→ **Work request**:
Exclude the pictures, and otherwise reproduce the data in full.

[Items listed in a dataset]
=====
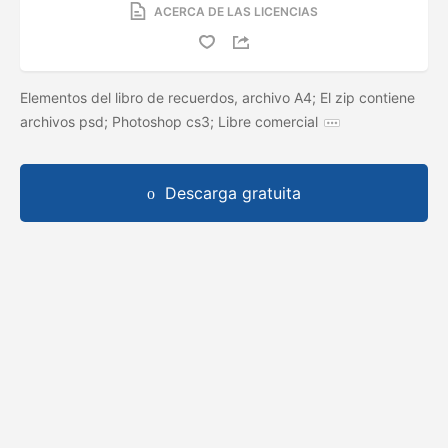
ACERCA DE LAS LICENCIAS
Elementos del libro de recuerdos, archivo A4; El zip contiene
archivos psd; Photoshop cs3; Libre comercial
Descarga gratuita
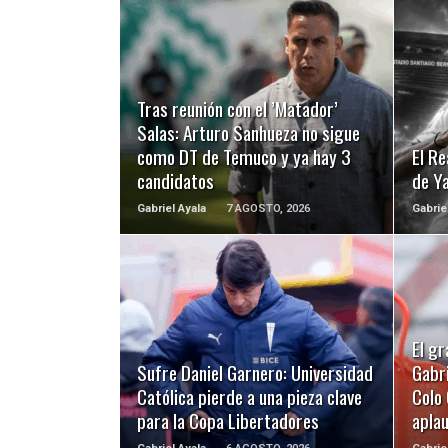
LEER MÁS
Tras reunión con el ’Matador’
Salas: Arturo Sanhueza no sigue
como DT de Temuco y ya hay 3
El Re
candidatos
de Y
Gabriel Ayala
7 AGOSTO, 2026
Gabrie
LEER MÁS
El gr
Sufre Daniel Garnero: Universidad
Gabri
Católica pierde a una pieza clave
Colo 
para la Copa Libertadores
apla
=====
→ **Response**:
ACERCA DE LAS LICENCIAS
Elementos del libro de recuerdos, archivo A4; El zip contiene
archivos psd; Photoshop cs3; Libre comercial
Descarga gratuita
LEER MÁS
Tras reunión con el ’Matador’
Salas: Arturo Sanhueza no sigue
como DT de Temuco y ya hay 3
El Re
candidatos
de Y
Gabriel Ayala
7 AGOSTO, 2026
Gabrie
LEER MÁS
El gr
Sufre Daniel Garnero: Universidad
Gabri
Católica pierde a una pieza clave
Colo 
para la Copa Libertadores
apla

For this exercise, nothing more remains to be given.